完全苏醒后,方思弄感觉到自己的身体以一种一日千里的速度自我修复着。只过了几天,就可以下地,不到一周,基本已经恢复到行动自如的程度。
除了那曾经短暂离开过他的一手一脚有时会在睡梦中出现虚幻的疼痛,他基本已经恢复如初。
在这期间一直是玉求瑕做饭照顾他,但再没有像他刚醒来时那样趴在他床边睡觉。他住在玉求瑕家里,每天只有必要的交流,不用多么费力就可以发现,玉求瑕在躲避他。
他已经好了,理论上来说随时都可以离开,但玉求瑕没有开这个口,他也装作自己没有好,还是整日躺在床上。
他不知道自己要在这里躺到什么时候,先跟傅和正要了一个月的假,这对傅和正来说有点难办,可也知道他过年被送进医院抢救的事情,没法勉强,他当然对此表示抱歉,并提议傅和正可以再找一个摄制组长,他这边的情况并不确定,傅和正表示等他到三月,希望他能够回去继续工作。
要是在以往,因为自己这样耽误别人的工作,方思弄心里肯定会很过意不去,但现在他却不怎么能感受到这种情绪了,只是整日躺在床上侧头望着窗外的流云,什么也不想。

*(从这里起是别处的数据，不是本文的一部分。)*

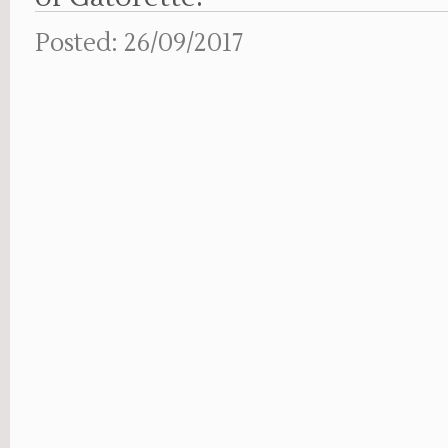
Posted: 26/09/2017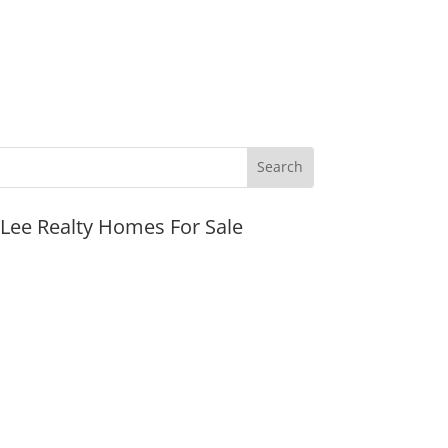
JLee Realty Homes For Sale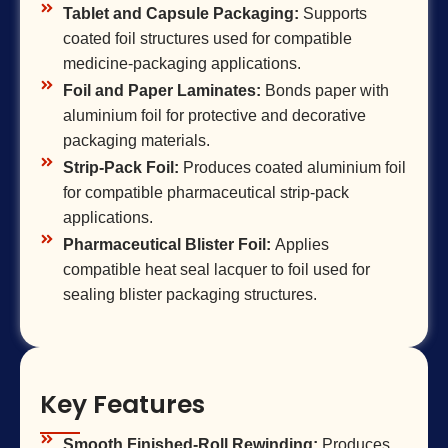
Tablet and Capsule Packaging:
Supports
coated foil structures used for compatible
medicine-packaging applications.
Foil and Paper Laminates:
Bonds paper with
aluminium foil for protective and decorative
packaging materials.
Strip-Pack Foil:
Produces coated aluminium foil
for compatible pharmaceutical strip-pack
applications.
Pharmaceutical Blister Foil:
Applies
compatible heat seal lacquer to foil used for
sealing blister packaging structures.
Key Features
Smooth Finished-Roll Rewinding:
Produces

他以为自己会这样装很久,哪怕他甚至都不是特别清楚自己的目的,只是不想做任何事,也不想离开玉求瑕,哪怕每天只能匆匆见上几面,也不想离开。
他知道玉求瑕也一直待在这栋房子里,并没有去工作,但只是待着,很少来见他。
然而第二周只过到一半,他就没法再装下去了。
那是一个深夜,他听见了隔壁响亮的玻璃碎裂声,来自玉求瑕现在住的房间。
他在黑暗中犹豫了不到三秒,就爬起来跑到隔壁,敲了半天没人应,便直接推门而入。